Johnson acknowledged that in his almost eight years with the County, he never worked on its crumbling roads. So why was he paid with road funds?
"I think that’s a mistake," he said.
Is Ben Hemmingway a mistake too? He definitely spent a lot of time driving on county roads. At a salary of 66 thousand five hundred dollars, multiple sources say his main job was as the running errands and chauffeuring Assistant County CEO Nader Fakhouri.
Reached by phone, Hemmingway told Action News he was an executive assistant for an assistant CEO, but denied playing the role of chauffer. There are other’s on the list too, making as much as $110,000 a year. Sources say they perform virtually no work for the county’s roads.
Back at the marshmallow drop, Ficano denies there’s any wrongdoing here.

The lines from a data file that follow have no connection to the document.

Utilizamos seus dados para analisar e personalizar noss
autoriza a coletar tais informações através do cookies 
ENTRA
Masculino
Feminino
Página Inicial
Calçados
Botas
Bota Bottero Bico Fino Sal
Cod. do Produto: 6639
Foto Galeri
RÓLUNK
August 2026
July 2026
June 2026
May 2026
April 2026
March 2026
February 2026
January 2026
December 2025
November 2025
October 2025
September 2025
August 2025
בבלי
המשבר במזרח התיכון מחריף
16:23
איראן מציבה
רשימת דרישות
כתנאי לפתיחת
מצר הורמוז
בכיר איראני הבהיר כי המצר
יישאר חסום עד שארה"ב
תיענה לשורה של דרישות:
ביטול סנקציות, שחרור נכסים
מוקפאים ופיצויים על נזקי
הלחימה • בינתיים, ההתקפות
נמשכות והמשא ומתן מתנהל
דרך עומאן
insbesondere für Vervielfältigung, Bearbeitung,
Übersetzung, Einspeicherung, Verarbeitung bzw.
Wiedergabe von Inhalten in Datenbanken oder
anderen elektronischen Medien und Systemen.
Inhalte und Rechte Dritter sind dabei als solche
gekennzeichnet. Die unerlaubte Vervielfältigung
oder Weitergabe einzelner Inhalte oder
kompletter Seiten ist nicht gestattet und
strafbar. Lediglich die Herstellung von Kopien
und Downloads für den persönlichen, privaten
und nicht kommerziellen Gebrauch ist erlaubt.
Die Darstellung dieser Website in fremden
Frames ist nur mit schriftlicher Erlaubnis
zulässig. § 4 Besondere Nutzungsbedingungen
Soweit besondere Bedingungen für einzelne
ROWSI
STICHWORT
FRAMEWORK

"You’ve looked at the numbers, the commission’s looked at the numbers, the state’s looked at the numbers, and they say everything’s legitimate and good," Ficano said.

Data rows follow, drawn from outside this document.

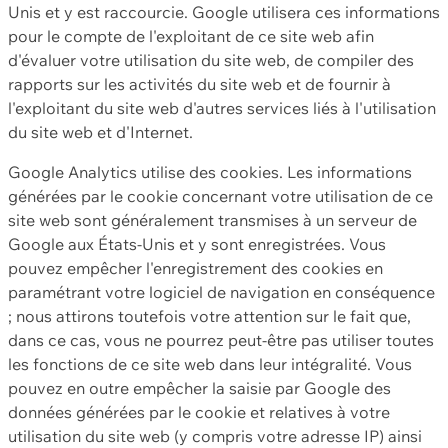
Unis et y est raccourcie. Google utilisera ces informations
pour le compte de l'exploitant de ce site web afin
d'évaluer votre utilisation du site web, de compiler des
rapports sur les activités du site web et de fournir à
l'exploitant du site web d'autres services liés à l'utilisation
du site web et d'Internet.
Google Analytics utilise des cookies. Les informations
générées par le cookie concernant votre utilisation de ce
site web sont généralement transmises à un serveur de
Google aux États-Unis et y sont enregistrées. Vous
pouvez empêcher l'enregistrement des cookies en
paramétrant votre logiciel de navigation en conséquence
; nous attirons toutefois votre attention sur le fait que,
dans ce cas, vous ne pourrez peut-être pas utiliser toutes
les fonctions de ce site web dans leur intégralité. Vous
pouvez en outre empêcher la saisie par Google des
données générées par le cookie et relatives à votre
utilisation du site web (y compris votre adresse IP) ainsi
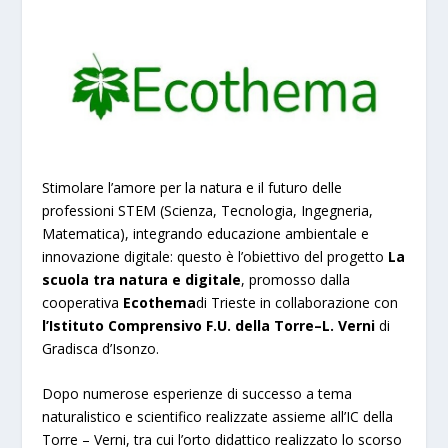
Stimolare l’amore per la natura e il futuro delle
professioni STEM (Scienza, Tecnologia, Ingegneria,
Matematica), integrando educazione ambientale e
innovazione digitale: questo è l’obiettivo del progetto
La
scuola tra natura e digitale
, promosso dalla
cooperativa
Ecothema
di Trieste in collaborazione con
l’Istituto Comprensivo F.U. della Torre–L. Verni
di
Gradisca d’Isonzo.
Dopo numerose esperienze di successo a tema
naturalistico e scientifico realizzate assieme all’IC della
Torre – Verni, tra cui l’orto didattico realizzato lo scorso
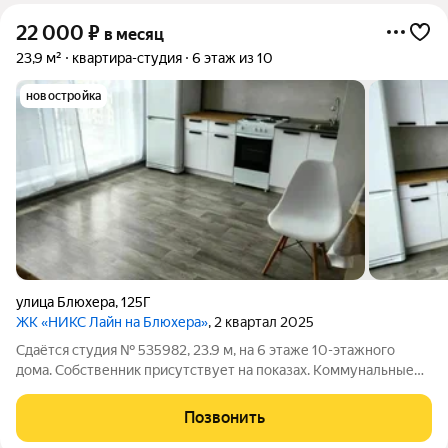
22 000
₽
в месяц
23,9 м²
квартира-студия
6 этаж из 10
новостройка
улица Блюхера
,
125Г
ЖК «НИКС Лайн на Блюхера»
, 2 квартал 2025
Сдаётся студия № 535982, 23.9 м, на 6 этаже 10-этажного
дома. Собственник присутствует на показах. Коммунальные
платежи включены в стоимость. Счетчики оплачиваются
отдельно. По условиям проживания: можно с детьми, можно с
Позвонить
питомцами. Срок минимальной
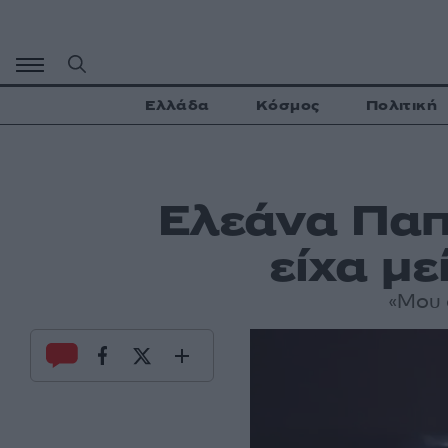
Μετάβαση
σε
περιεχόμενο
Ελλάδα
Κόσμος
Πολιτική
Ελεάνα Παπ
είχα με
«Μου σ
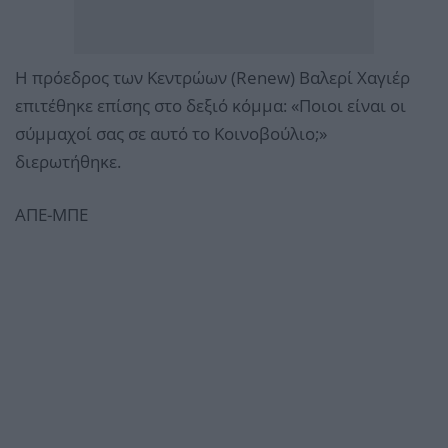
Η πρόεδρος των Κεντρώων (Renew) Βαλερί Χαγιέρ
επιτέθηκε επίσης στο δεξιό κόμμα: «Ποιοι είναι οι
σύμμαχοί σας σε αυτό το Κοινοβούλιο;»
διερωτήθηκε.
ΑΠΕ-ΜΠΕ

But the fact is the County Commission has been stonewalled by Ficano’s office. Commissioner Bernard Parker says his requests went ignored.
"It only makes it more suspicious that something’s not going right. If everything was proper there, I think they would just generate the report," said Parker.
And the state isn’t watching either. A spokesman for the Department of Transportation tells Action News “we do not do an audit” of the county’s road funds.
And get this: the State Treasury Department, the agency responsible for doing those audits, hasn’t done one in Wayne County for at least a decade.
"We get money from the state from the gasoline tax," Ficano said.
"That is only, that’s less than 50% of the road funding. We put general fund money into the rest of it."
But that’s not true either, according to former Department Head James Jackson and other county sources. There’s virtually no general fund money inside the Road’s Fund.
“We make people multi-task,” said Ficano.
“You don’t just have one function anymore. So if you work, you may do things for the roads, I do things for the roads,” he said.
Visibly upset, Ficano told Action News that we’re making “a mountain out of a mole hill.”
A Ficano spokesman tells us that much of the county’s road fund is discretionary, and be can be spent as they see fit. Department heads may disagree with their choices, the spokesman says, but it’s their choice to make. But perhaps the most serious issue here? The largest source of the county’s road funding comes from the state. This money, by law, needs to be spent on roads. If it’s not, the county could have to pay it back.
Since November, we’ve been asking the county for the names of people paid with these state-restricted road dollars. They told us no such records exist. When we asked Macomb and Oakland counties for the same information, they handed it over no questions asked.
As for James Jackson, he says he resigned last spring when he was told his department would have to start making layoffs. He says he couldn’t stomach letting people go while he knew there were employees being paid with roads funds that didn’t belong there.